» **TASK GOAL**:
Write out the listing verbatim. No pictures belong in it.

» **PROVIDED RECORDS**:
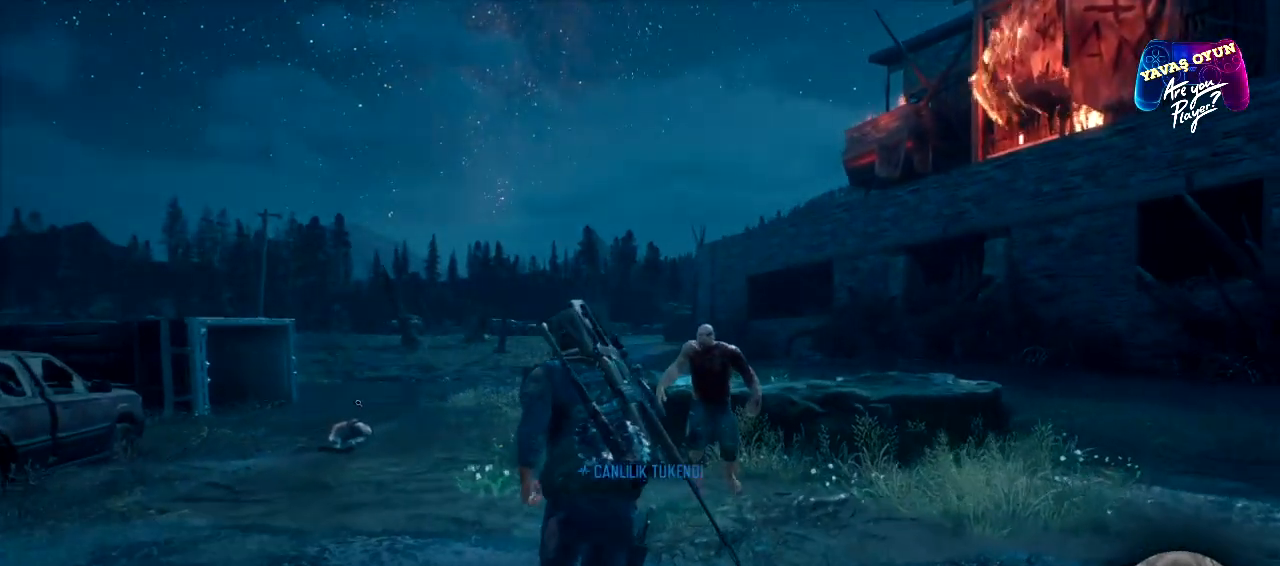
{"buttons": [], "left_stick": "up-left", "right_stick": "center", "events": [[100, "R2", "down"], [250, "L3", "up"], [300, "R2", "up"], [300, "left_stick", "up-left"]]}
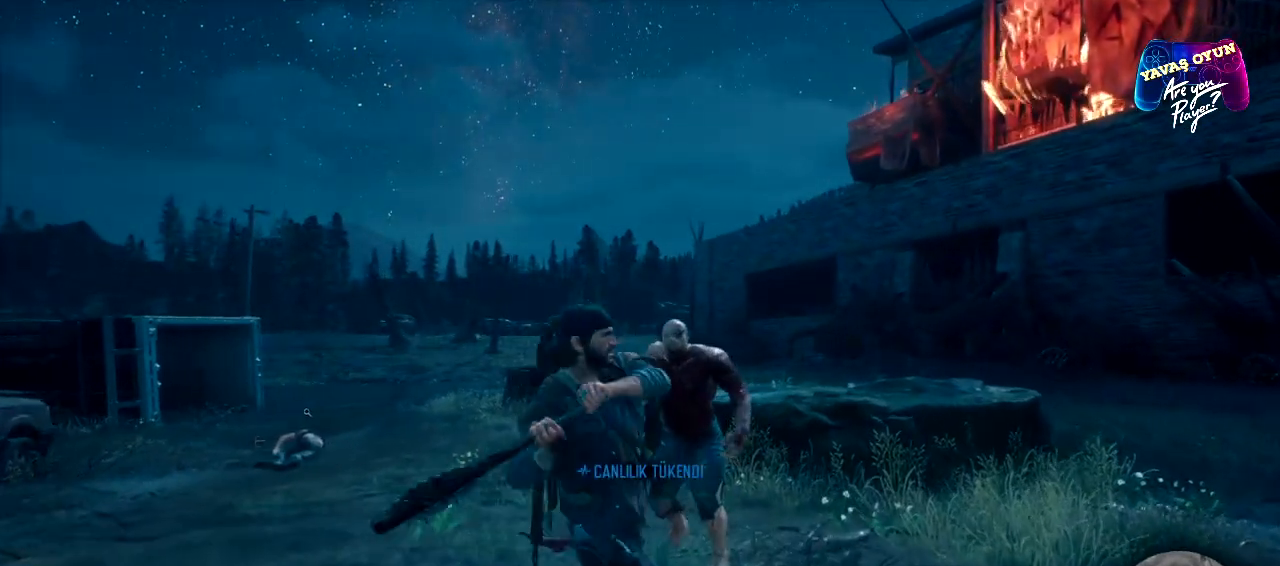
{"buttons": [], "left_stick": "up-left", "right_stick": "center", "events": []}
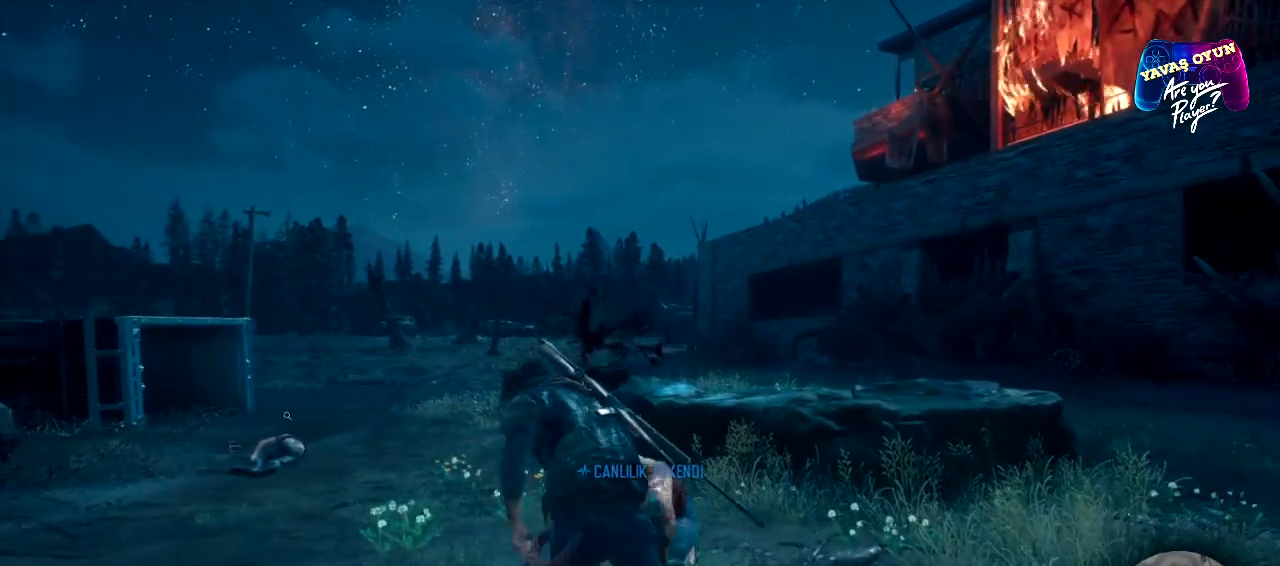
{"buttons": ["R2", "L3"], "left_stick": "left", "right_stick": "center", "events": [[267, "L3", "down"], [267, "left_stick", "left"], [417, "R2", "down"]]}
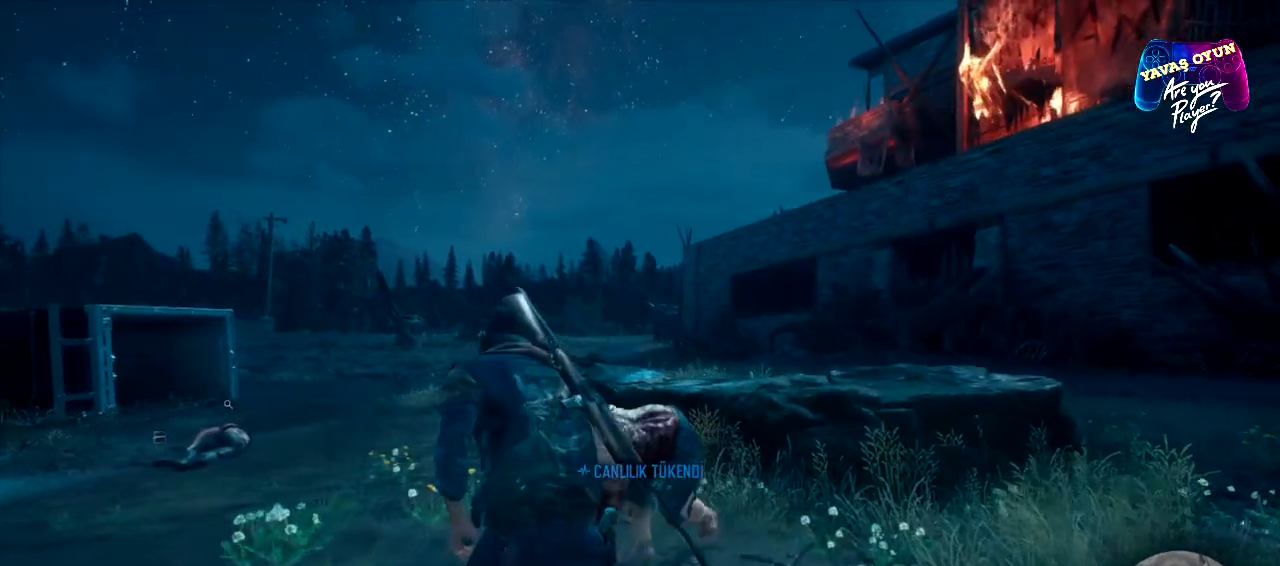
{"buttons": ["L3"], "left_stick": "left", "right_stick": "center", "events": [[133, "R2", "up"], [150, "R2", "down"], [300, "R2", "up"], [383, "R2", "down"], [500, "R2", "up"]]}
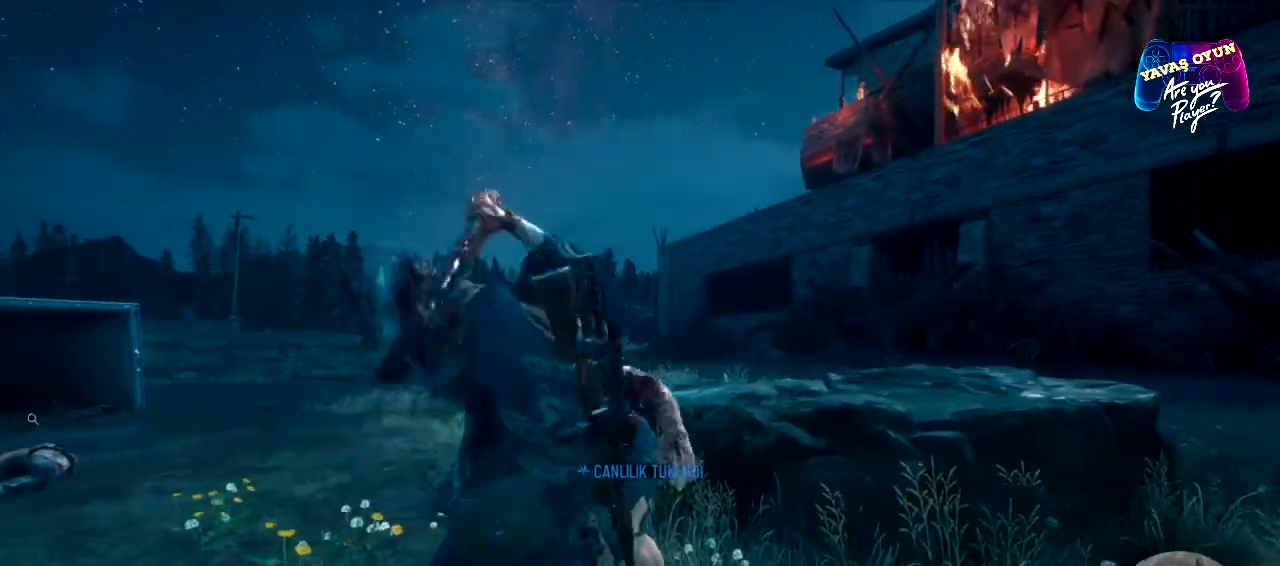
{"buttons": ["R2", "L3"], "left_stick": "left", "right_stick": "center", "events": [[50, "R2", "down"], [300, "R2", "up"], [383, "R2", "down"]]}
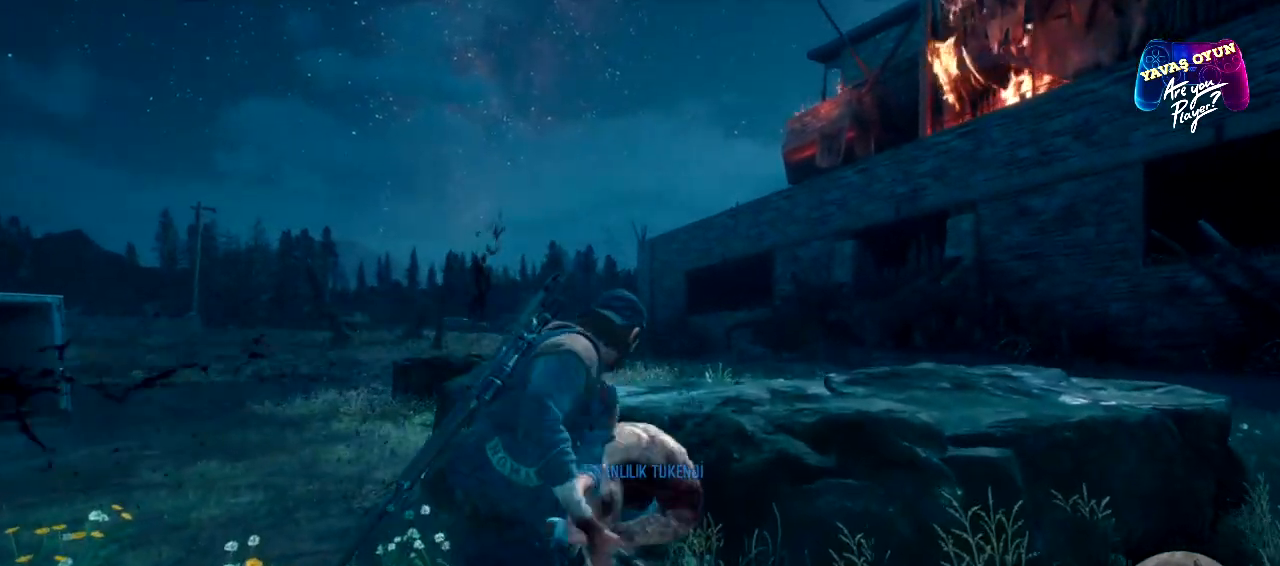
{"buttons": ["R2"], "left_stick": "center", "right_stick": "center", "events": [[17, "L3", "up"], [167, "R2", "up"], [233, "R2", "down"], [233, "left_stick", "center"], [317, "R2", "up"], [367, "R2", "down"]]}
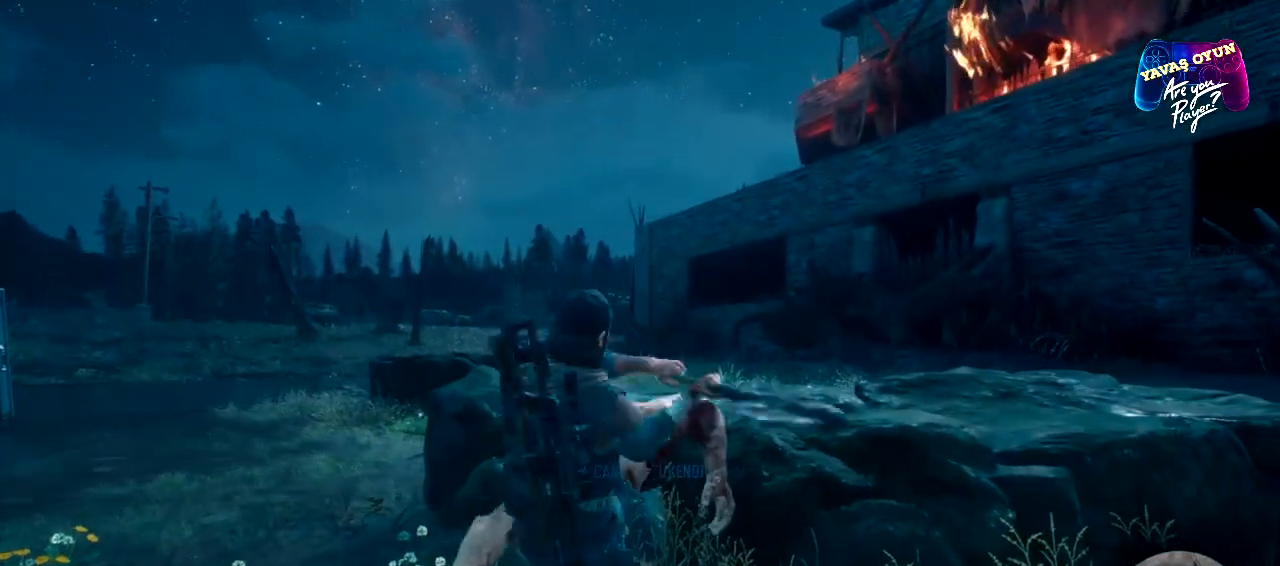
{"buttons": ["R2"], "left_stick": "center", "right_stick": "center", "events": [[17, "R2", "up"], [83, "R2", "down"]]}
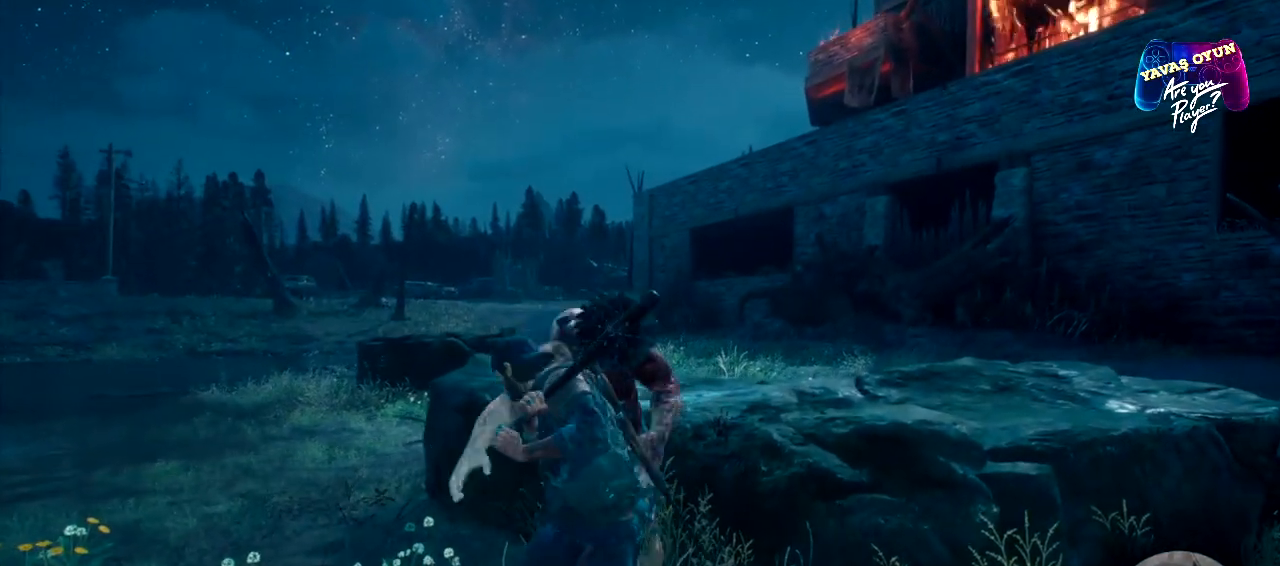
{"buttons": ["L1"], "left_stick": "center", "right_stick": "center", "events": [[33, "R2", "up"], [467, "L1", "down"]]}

» **TASK RESPONSE**:
{"buttons": [], "left_stick": "up-left", "right_stick": "center", "events": [[100, "R2", "down"], [250, "L3", "up"], [300, "R2", "up"], [300, "left_stick", "up-left"]]}
{"buttons": [], "left_stick": "up-left", "right_stick": "center", "events": []}
{"buttons": ["R2", "L3"], "left_stick": "left", "right_stick": "center", "events": [[267, "L3", "down"], [267, "left_stick", "left"], [417, "R2", "down"]]}
{"buttons": ["L3"], "left_stick": "left", "right_stick": "center", "events": [[133, "R2", "up"], [150, "R2", "down"], [300, "R2", "up"], [383, "R2", "down"], [500, "R2", "up"]]}
{"buttons": ["R2", "L3"], "left_stick": "left", "right_stick": "center", "events": [[50, "R2", "down"], [300, "R2", "up"], [383, "R2", "down"]]}
{"buttons": ["R2"], "left_stick": "center", "right_stick": "center", "events": [[17, "L3", "up"], [167, "R2", "up"], [233, "R2", "down"], [233, "left_stick", "center"], [317, "R2", "up"], [367, "R2", "down"]]}
{"buttons": ["R2"], "left_stick": "center", "right_stick": "center", "events": [[17, "R2", "up"], [83, "R2", "down"]]}
{"buttons": ["L1"], "left_stick": "center", "right_stick": "center", "events": [[33, "R2", "up"], [467, "L1", "down"]]}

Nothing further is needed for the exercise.